Decker-Mädchen zeigen witzig, wie schwierig oft der Alltag im Schultheater ist - "Die Probe" ...
Wenn der Arzttermin den Mord schmeißt

Es ist für Spielleiter und Mitwirkende mitunter zum "Wahnsinnigwerden", wenn einer oder gar mehrere aus dem Team überhaupt nicht in den Rahmen passen wollen oder mit ihren Befindlichkeiten sogar aus selbigem fallen. Bild: Steinbacher
Ein Schultheaterensemble studiert Schillers Stück "Die Räuber" ein. Was wird dabei wohl herauskommen? Bei der Theatergruppe der sechsten bis achten Jahrgangsstufen der Dr.-Johanna-Decker-Schulen ein munteres Bühnenwerk, das so manche Erinnerung an nervenaufreibende Proben beim Schultheater aufkommen ließ.

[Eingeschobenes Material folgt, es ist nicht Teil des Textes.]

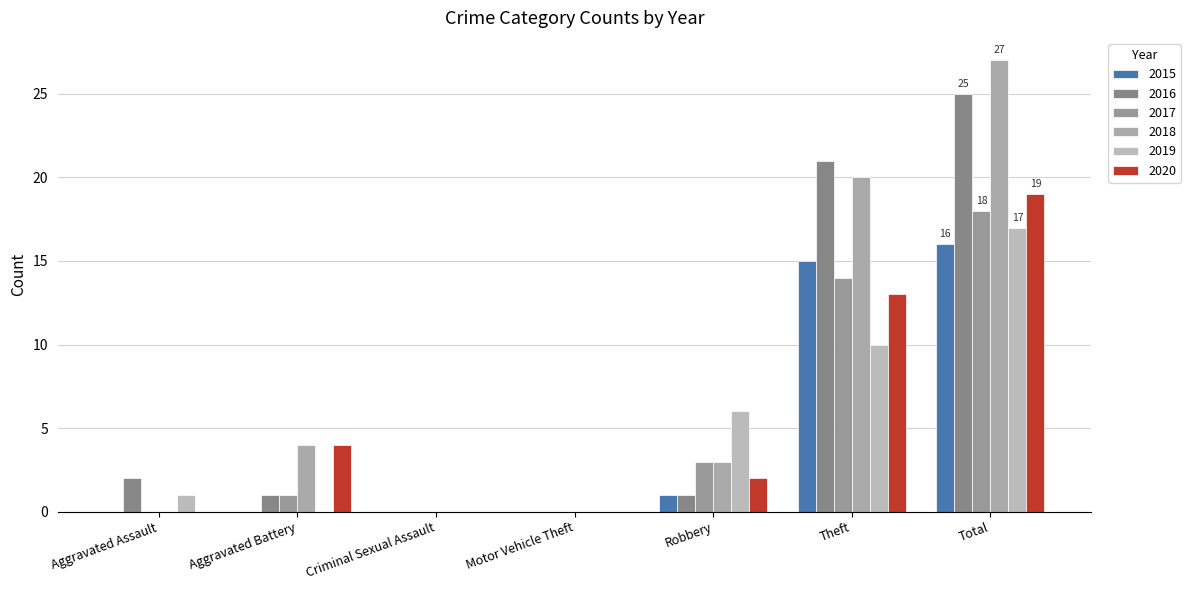

How many data points does each series have?

7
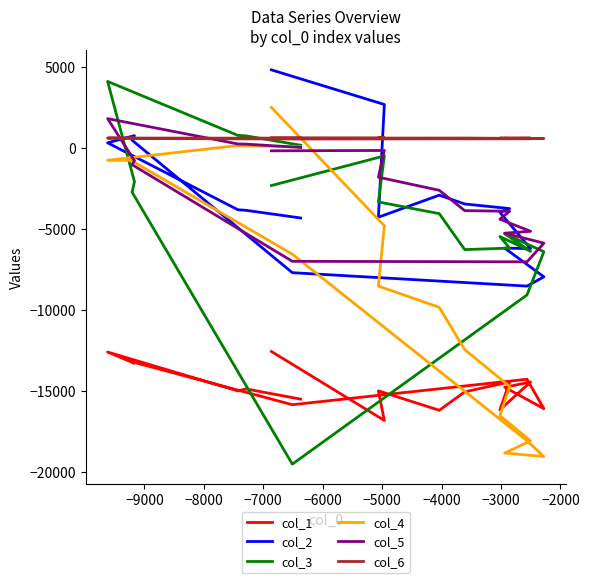

Which series has the largest total across all categories?

col_6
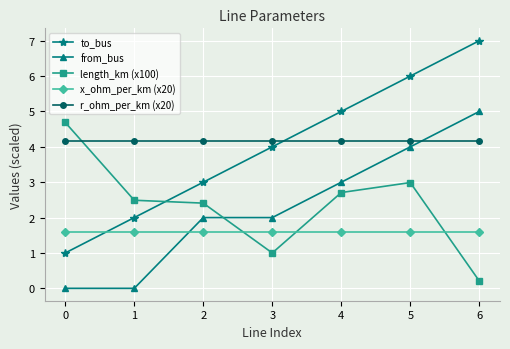

At which category is the sum across all series the highest?

5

Spielleiter Andreas Hilgart und seine Mädchentruppe führten dem Publikum vor Augen, wie es im Probenraum wirklich zugeht in den Wochen vor dem großen Tag der Aufführung. Das von einem Autorenteam (Tia Stoll, Adriana Stanciu, Veronika Thomann, Andreas Hilgart) selbst erarbeitete Stück "Die Probe" zeigte neben echtem O-Ton aus Schillers "Die Räuber" Szenen aus dem Alltag, wie sie jeder Spielleiter bei jeder Probe jedes Mal wieder erlebt.

"Darf ich mal aufs Klo?"

Da braucht man auch als "Chef" auf der Bühne (Jessica Bin) schon starke Nerven, wenn Hermann (Adriana Stanciu) - in den "Räubern" der Bastard - plötzlich anfängt, herumzuzicken: "Immer kriege ich die Männerrollen!" Oder eine Szene ganz dringend unterbrochen werden muss: "Darf ich mal aufs Klo?" Und natürlich stolpern die Schauspielerinnen zur rechten Zeit über Schillers altertümliche Sprache. So freut sich der fiese Franz (Tia Stoll), der den alten Moor (Anna Sauerbeck) um die Ecke bringen will: "Dann bin ich der Chef", bis es ihm endlich schwant: "Nein, Chef haben die damals noch gar nicht gesagt."
Auch die schöne Amalia (Jenny-Lee Piechaczek) muss vom Spielleiter immer wieder ermahnt werden, den Text nicht so zu leiern. Die Szenen mit den Räubern (Laura Porst, Leonie Kellner, Julia Schmidbauer und Lara Schug) und Diener Daniel (Anna Donhauser) hätten dagegen fast schon perfekt geklappt, wenn man im Eifer des Gefechts nicht vergessen hätte, die Rolle des Kosinsky zu besetzen. Na toll. Und dass es nicht mehr bis zum bitteren Ende kommt, bei Schiller ersticht Karl (Simone Deinzer) seine Amalia, ist nur dem - im Vergleich zu einer Schultheaterprobe - weitaus wichtigeren Termin beim Kieferorthopäden geschuldet.

Flott und überzeugend

Ja, so ist das halt bei Theaterproben mit Schülern. Die Realität auf witzige Weise auf die Bühne gezaubert, das ist das Verdienst der ganzen Gruppe. Die kurzweilige und von allen Darstellerinnen flott und überzeugend gespielte "Probe" ließ wohl so manchen Zuschauer zu der Erkenntnis gelangen, dass die Götter vor den Erfolg eines gelungenen Schultheaterabends den Schweiß gesetzt haben.